Art therapy is a form of psychotherapy that uses art-making as a form of expression and communication for people experiencing difficulties in their lives. Through art-making it can be possible to explore feelings and concerns that may be confusing and hard to put into words. It has been found to be particularly helpful for working with children and young people.
Art therapy can help young people express themselves, understand their experience and learn to modify difficult behaviours. It can help them build self-esteem, improve relationships and engagement with the school environment as well as helping improve concentration and academic achievement.
Who is art therapy for?
Pupils may be referred for art therapy if they:
- are struggling to settle into the school environment
- experience emotional and behavioural difficulties
- are struggling with particular life events such as bereavement, family breakdown, illness or substance misuse within the family
- have suffered abuse, bullying or trauma
- have communication and social interaction difficulties
After referral and following consent given by parents or carers and the young person concerned, art therapy sessions will take place on a weekly basis for an initial period of 4-6 weeks. This to see if the young person is happy to engage with therapy and it is thought to be of benefit. The sessions take place in a safe and supportive environment within the school.

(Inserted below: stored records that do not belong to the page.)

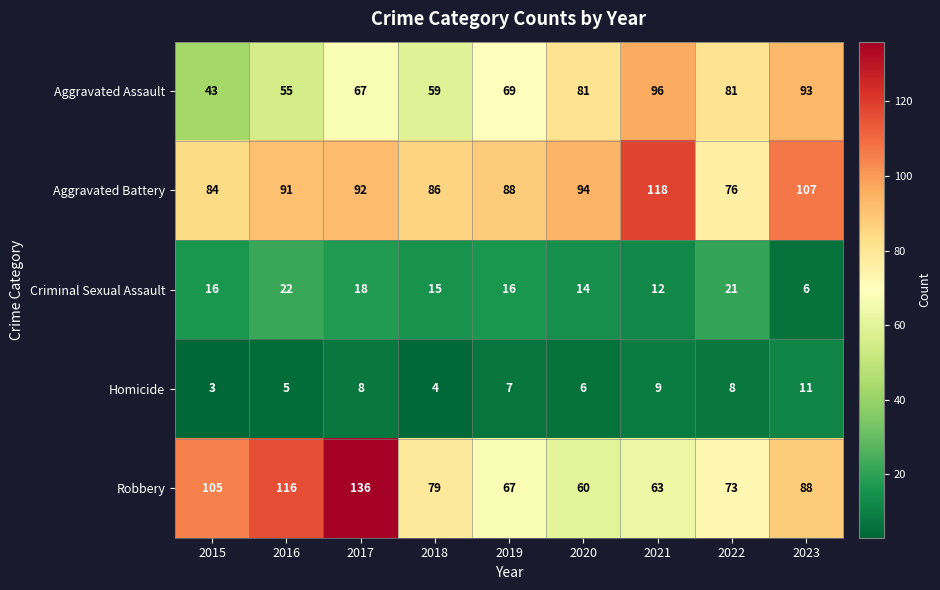

How many data points does each series have?

9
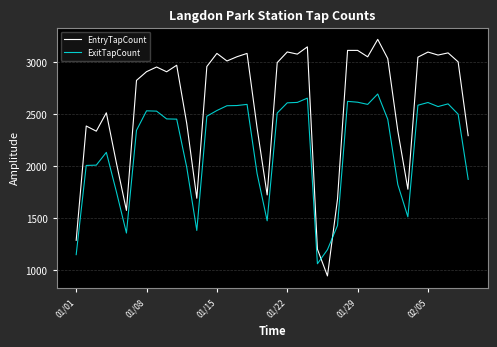

Rank the series by their maximum value, from highest to lowest.

EntryTapCount, ExitTapCount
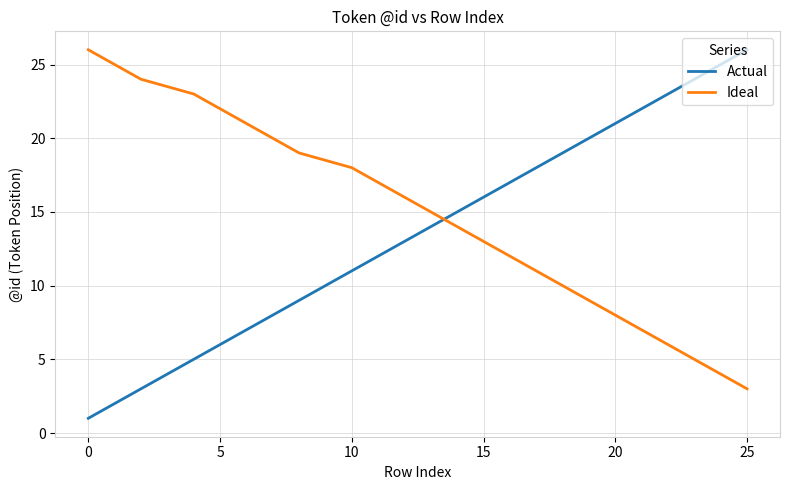

What is the maximum value shown in the chart?

26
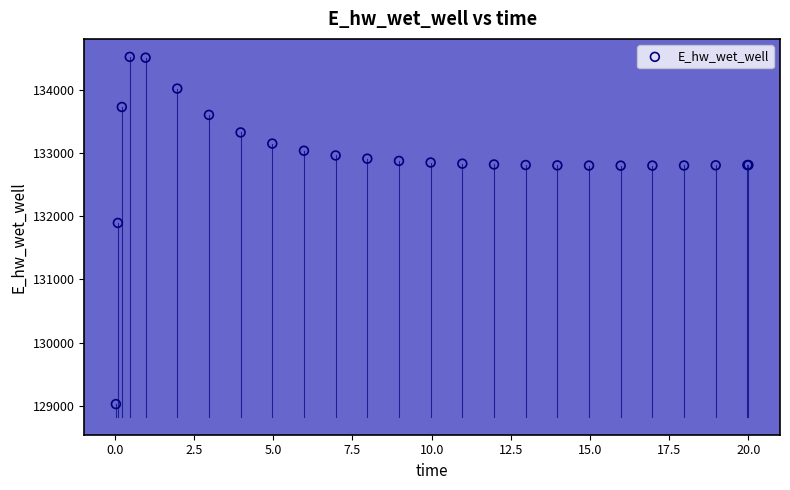

What Y value in the scatter plot is closest to 131774?

131893.5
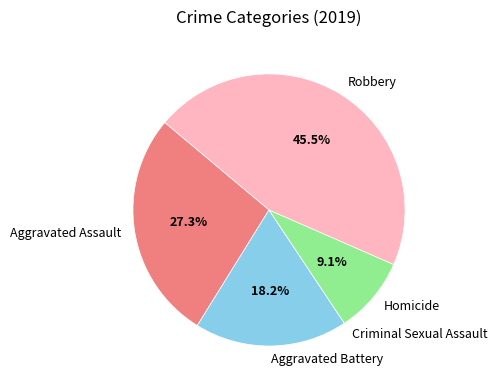

To the nearest percent, what is the average slice percentage?

20%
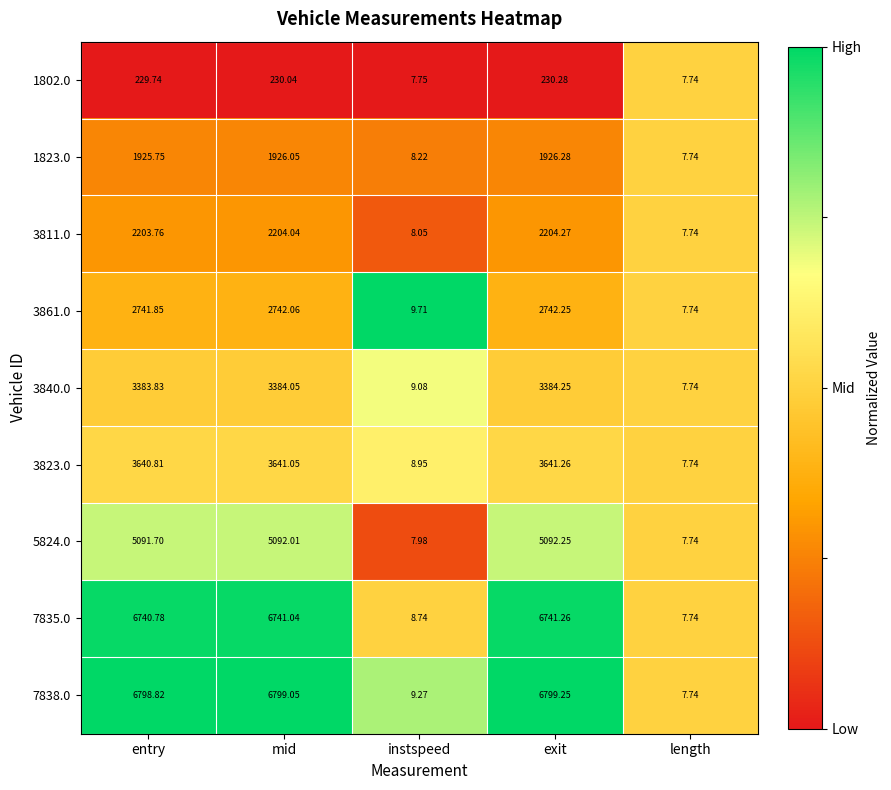

Where does the 7835.0 series first go above 6740?

entry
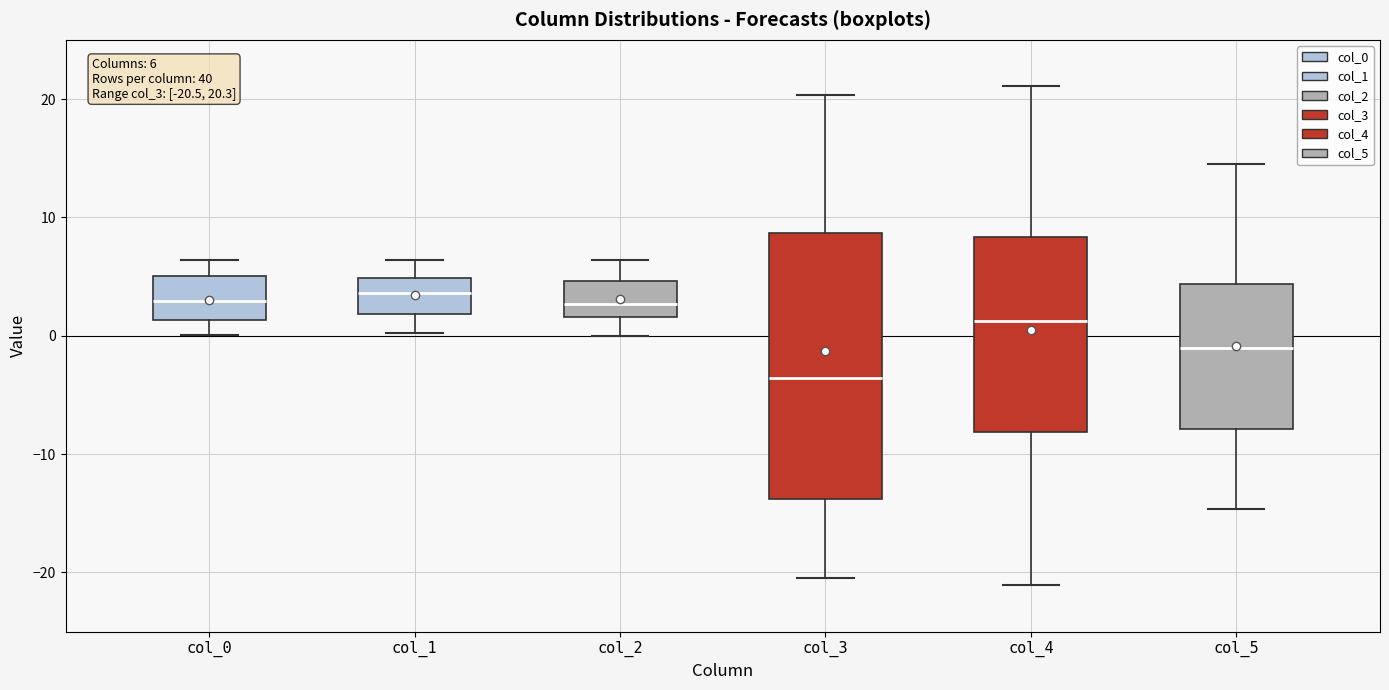

Comparing the boxes themselves (not the whiskers), which one is the tallest?

col_3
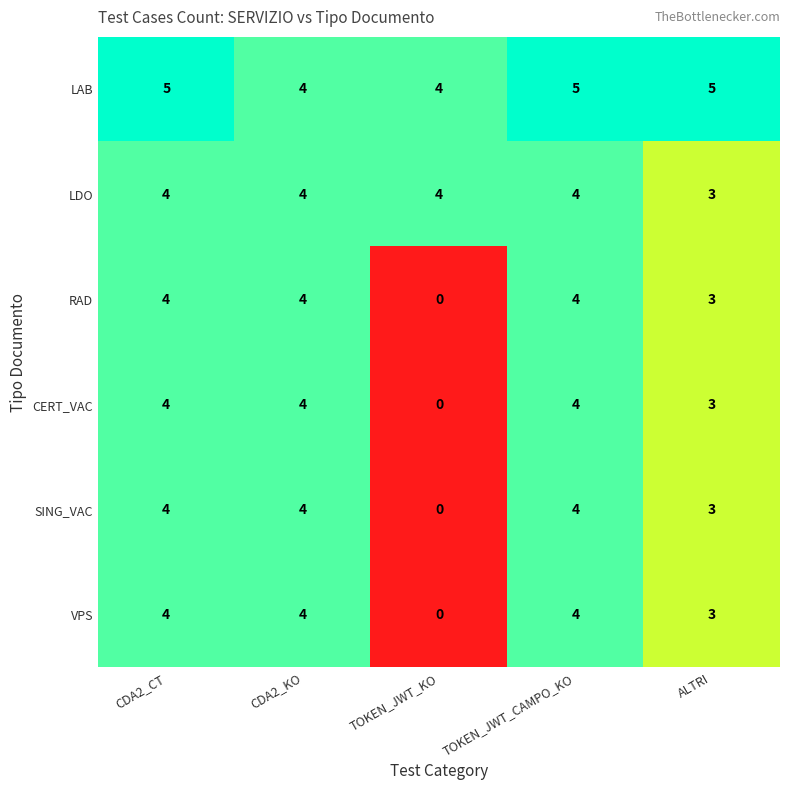

True or false: LDO has a value of 4 at TOKEN_JWT_CAMPO_KO.

True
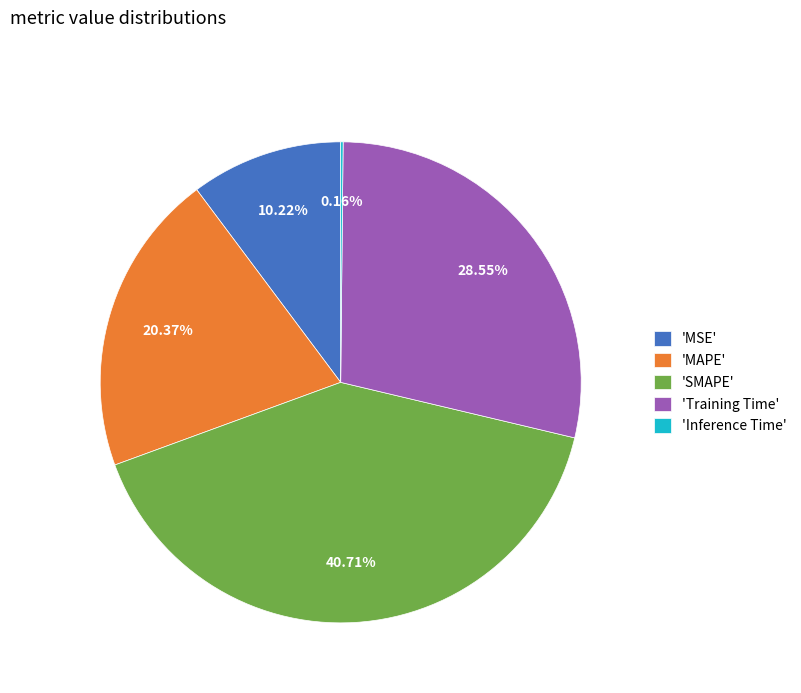

What is the largest slice in the pie chart?

'SMAPE'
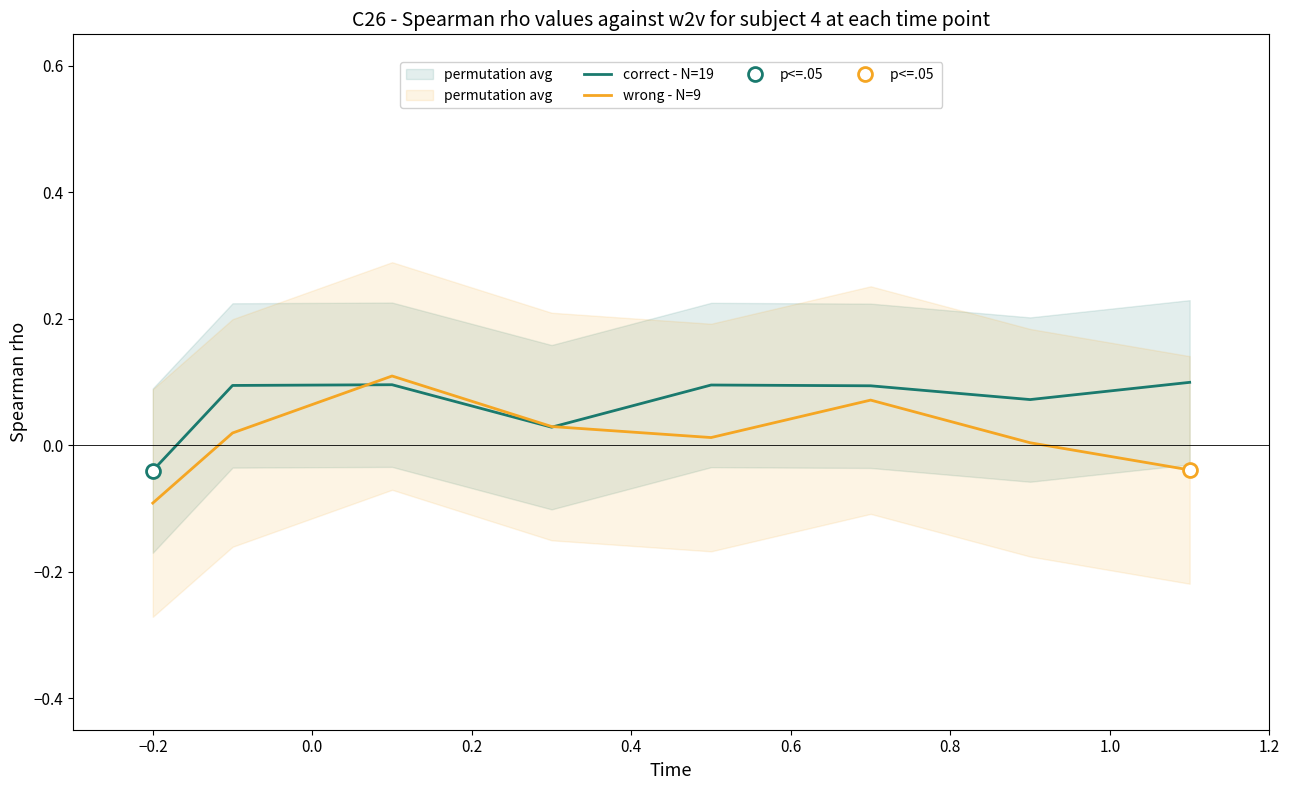

How many data points does each series have?

8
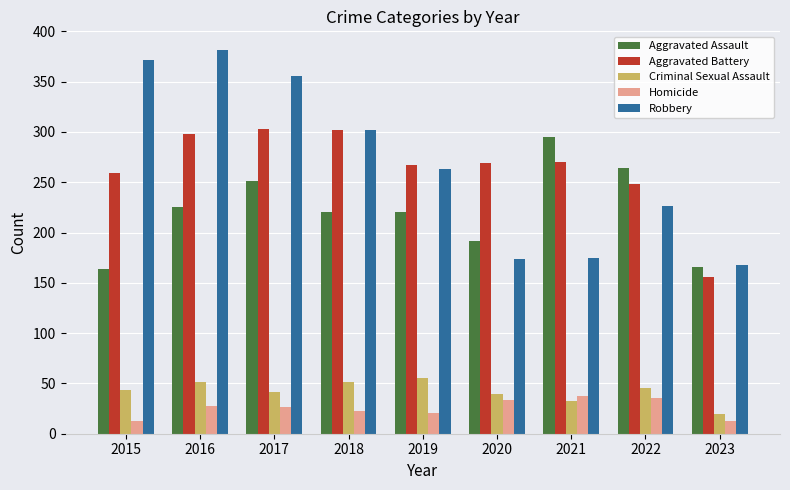

At which category does the chart reach its peak across all series?

2016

Lyzette Jarvey- Art psychotherapist at Huckleberry
I have worked with people on the autistic spectrum and within mental health for 20 years. As well as being an Art Therapist, I have worked as a support worker, special needs course lecturer, art teacher, and disability tutor.
Areas I might explore more with your children in
sessions could include:
Limits and boundaries
Whilst exploring the deeper, more serious aspects during the sessions, I hope there will also be room to enjoy the art and materials and to get to form a good relationship with your precious children.